Daily file illustration by Hank Yang
Weinberg sophomore Gisely Torres was biting into a MOD salad in the Norris University Center on Thursday afternoon when her day took an unexpected turn.
At around 4:30 p.m, she was approached with an offer to receive the Moderna COVID-19 vaccine. Minutes later, Torres received her first dose on the second floor of Norris.
“It was exhilarating,” Torres said. “Now I don’t have to go hours out of my way to drive somewhere, and given that I don’t have a car… this is huge for me.”
For Torres and at least four other students, studying in Norbucks meant they were able to get vaccinated on the spot without an appointment.
Ben Kaplan, who runs Northwestern’s unnamed vaccine clinic program, said the University distributed surprise vaccines because sometimes more doses are removed from multi-dose vials than needed.
This happens infrequently, Kaplan said, when faculty, staff and students miss reserved vaccine appointments times. For example, 241 people were vaccinated at Norris on Thursday, Kaplan said, and five others did not show up for their appointments.
“If people don’t show up, that’s another reason why we’re pulling some people from downstairs. We have to find somebody else from the building to come help fill that gap,” Kaplan said.
Moderna COVID-19 vaccines need to be used within six hours of their removal from vial, according to the Centers for Disease Control and Prevention. Asking students studying in the building saved the vaccines from going to waste.
These surprise vaccinations come after the University unexpectedly emailed community members on Thursday afternoon offering vaccine appointments. Kaplan said so far, the clinic has been offering appointments to students with pre-existing conditions that put them at higher risk.
Although the extra vaccines were offered to students in Norbucks regardless of their risk, Kaplan said he discourages vaccine hopefuls from showing up at their doors.
“We don’t recommend that people come and wait to see if we have extra doses. It’s a pretty rare thing that it happens,” Kaplan said.
Still, Medill freshman Hope Thompson, who was among those who received an extra dose, suggested students consider a new study location if they are looking for a vaccine.
“It was a cool way to get a vaccine because other people have to wait,” Thompson said. “I guess Norris is the place to be studying. It seems like a good idea especially around 5 p.m., which seems like the sweet spot.”

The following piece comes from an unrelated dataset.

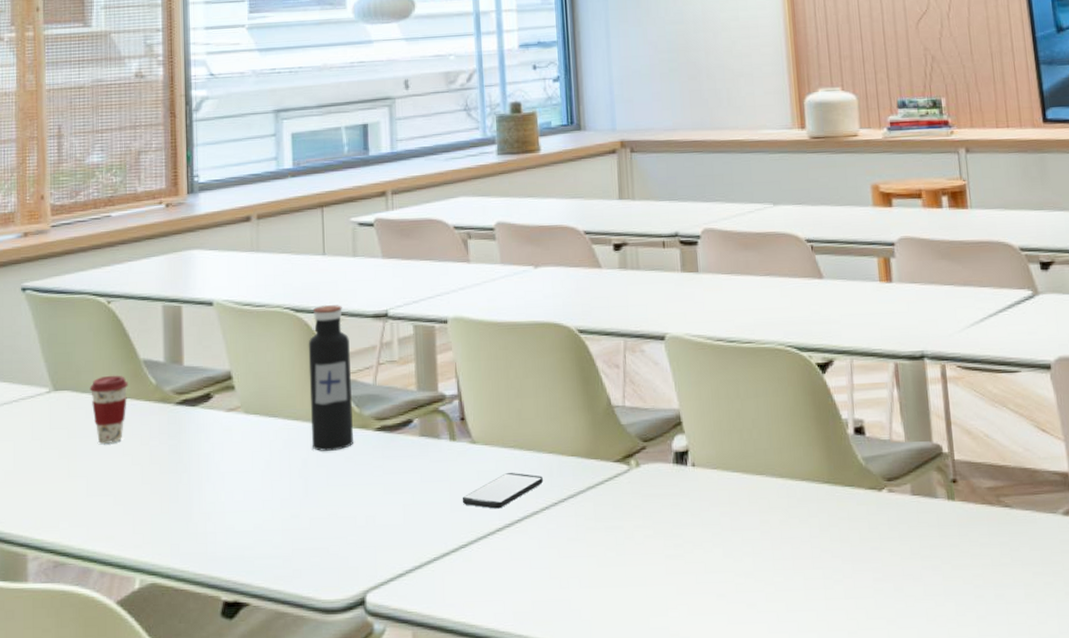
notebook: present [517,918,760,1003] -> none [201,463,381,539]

Not all students are pleased with Northwestern’s surprise vaccine roll-outs. McCormick freshman Shubhanshi Gaudani, said she has been trying to get vaccinated, but booking an appointment and arranging transportation is difficult as an international student. Getting a vaccine on campus would be the most convenient option, she said.
“I’m a bit sad that I wasn’t informed and that it was done randomly,” Gaudani said. “I’m also worried that there will be a shortage of vaccines soon, so the earlier I can get it the better, in terms of safety.”
Gaudani said she wished the University would more closely monitor who has and has not received vaccines, so they could reach out to students like her who are actively looking to get vaccinated.
For vaccine hopefuls, camping out at Norbucks might seem like a new strategy, especially with another round of vaccinations scheduled for Friday. But it’s hard to predict whether the clinic will have extras again, Kaplan added.
“For (Friday), obviously we hope everybody shows up so we don’t have to scramble,” Kaplan said. “Generally, we think the demand from students is high enough that we don’t have to pull people in.”